Independent gift shops are driving a big increase in the sale of candles, according to a report from retail software company Vend. Its data reveals that sales spike on Mother’s Day and over the festive period and that Brits are buying an average of six candles a year at £7.40 a time.
‘Consumers have been cautious in their spending, leading to the biggest drop in February footfall for five years,’ said British Retail Consortium chief executive Helen Dickinson. She added that the BRC-Springboard figures – which showed a 2% decline – echoed poor retail sales and weak growth, particularly in bricks-and-mortar stores. Visa’s UK Consumer Spending Index, compiled by IHS Markit, continued to signal relatively subdued expenditure trends in February, with overall spending falling by -1.8% on the year.

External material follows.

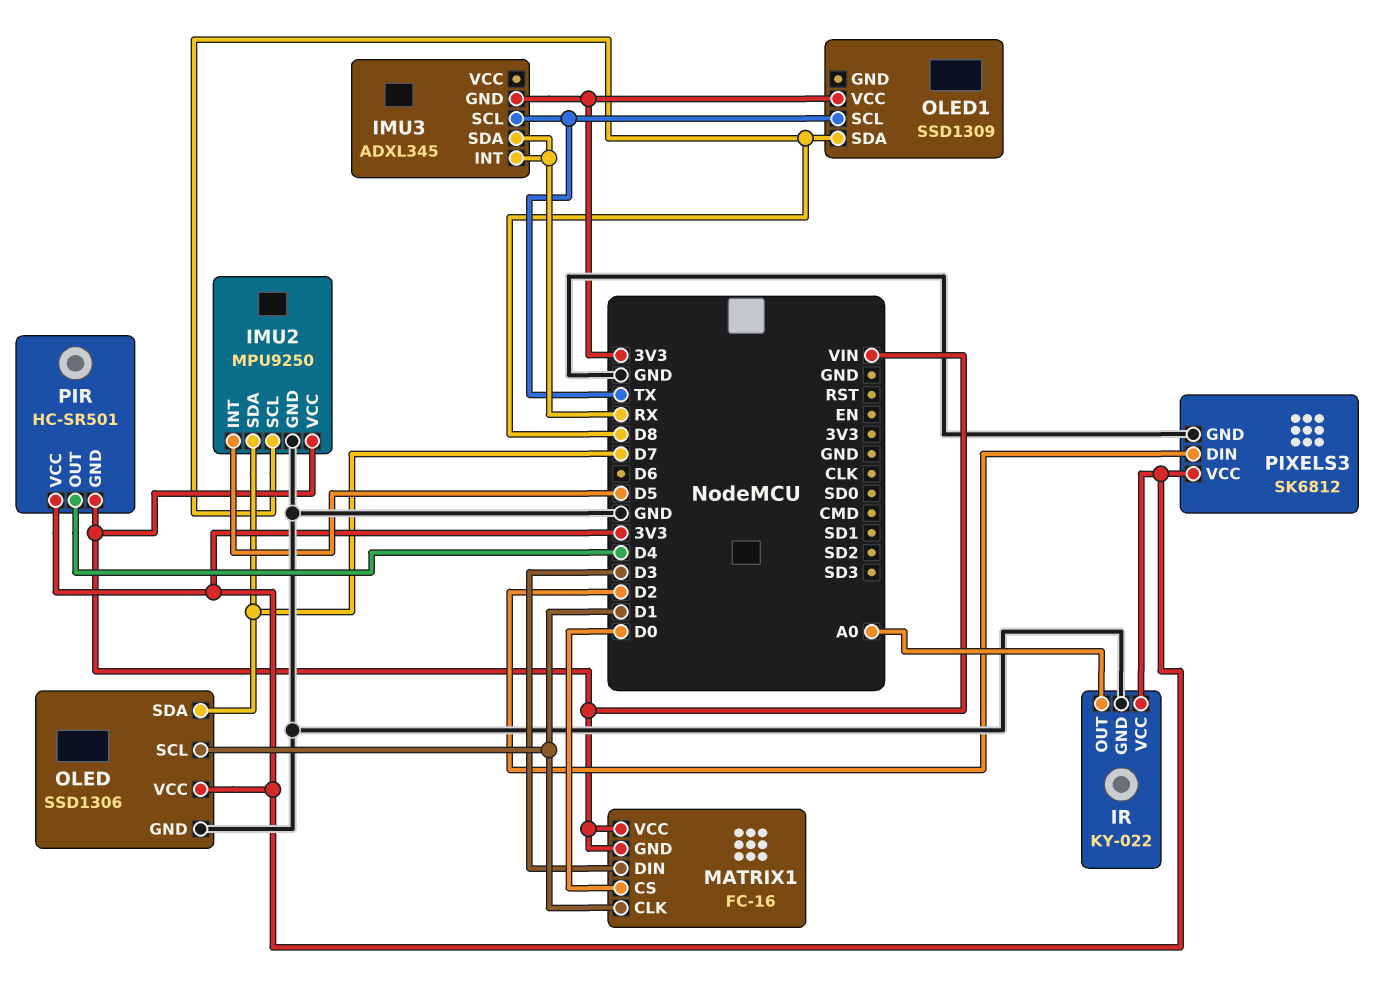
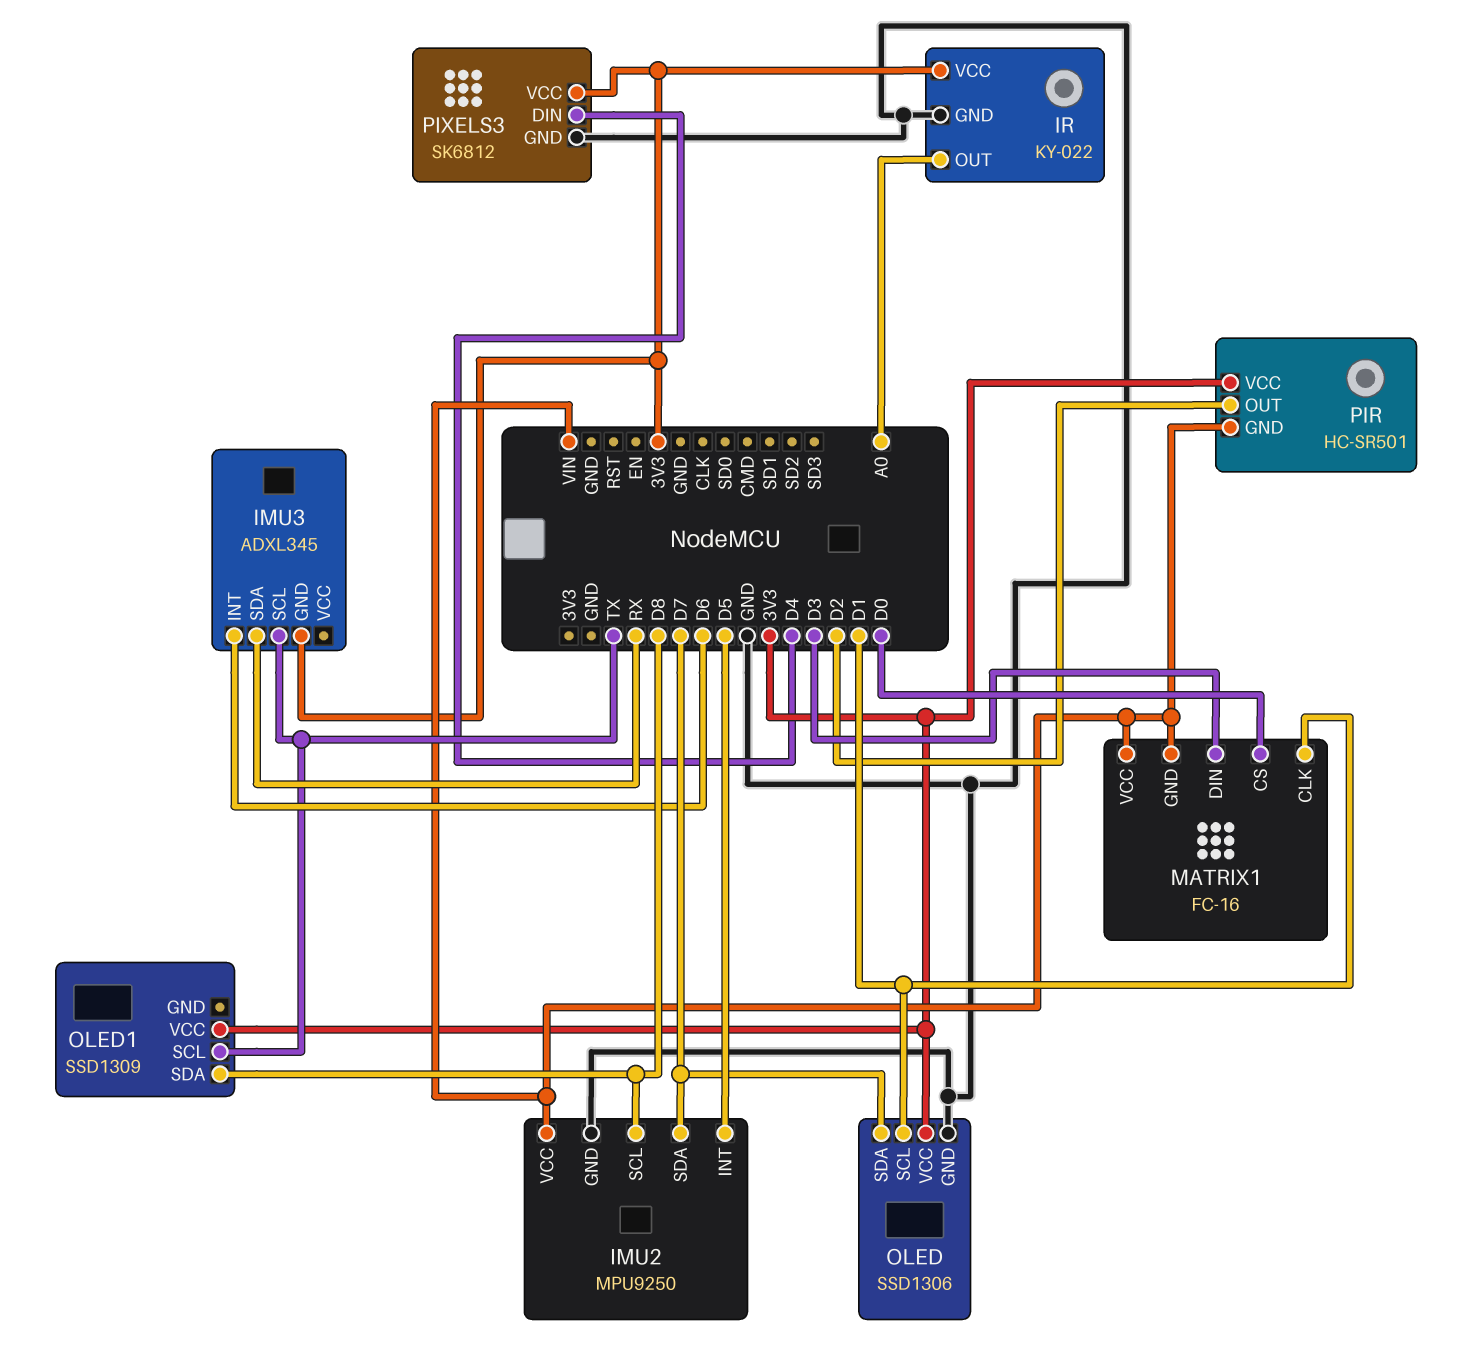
IMU3 pin INT: RX -> D6
PIR pin OUT: D4 -> D2
PIXELS3 pin DIN: D2 -> D4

Morrisons’ chief executive Dave Potts has reported that its customers are stockpiling painkillers and lavatory paper ahead of Brexit. And grow-your-own ‘Brexit Survival Kits’ – a business idea that started as a joke with Franchi Seeds founders – have proved a big hit with people worried about potential food shortages after Brexit, and Remainers buying them for friends.
Jeff Bezos, Amazon’s founder and CEO, has retained his position as the world’s richest person in Forbes latest list of billionaires. His wealth is estimated at $131 bn.
Euromonitor International’s latest Megabrands Top 100 ranking of the most successful fast-moving consumer goods’ brands worldwide has placed Coca-Cola in first place. The remaining top 10 spots are filled by Pepsi, Nescafe, Lay’s, L’Oreal Paris, Red Bull, Pampers, Tide/Ariel, Nivea and Huggies. Twenty-five per cent of the megabrands are beauty and care names.
Around 20 million ‘tap and go’ payments took place every day last year – meaning one in three card transactions is now contactless, figures from trade association UK Finance Show. It said contactless card spending surged by nearly a third in 2018 year-on-year. A total of £69 billion was spent across the UK over the using contactless cards, up by 31.8% compared with 2017. Of this £58.4 billion was spent on debit cards and £10.6 billion was spent on credit cards.
UK managing director Eric Leenders said: ‘Many of us are now reaching for our cards or mobiles rather than cash to make low-value purchases, as customers opts for the convenience and security of paying with contactless.
‘There has also been an increase in credit card use although growth in outstanding balances has slowed, suggesting many consumers are using cards for day-to-day spending rather than as a means of borrowing.’
According to the Birmingham Assay Office, gold hallmarking fell by 10.1% in February compared with the same month last year, with overall volumes down 5.4%.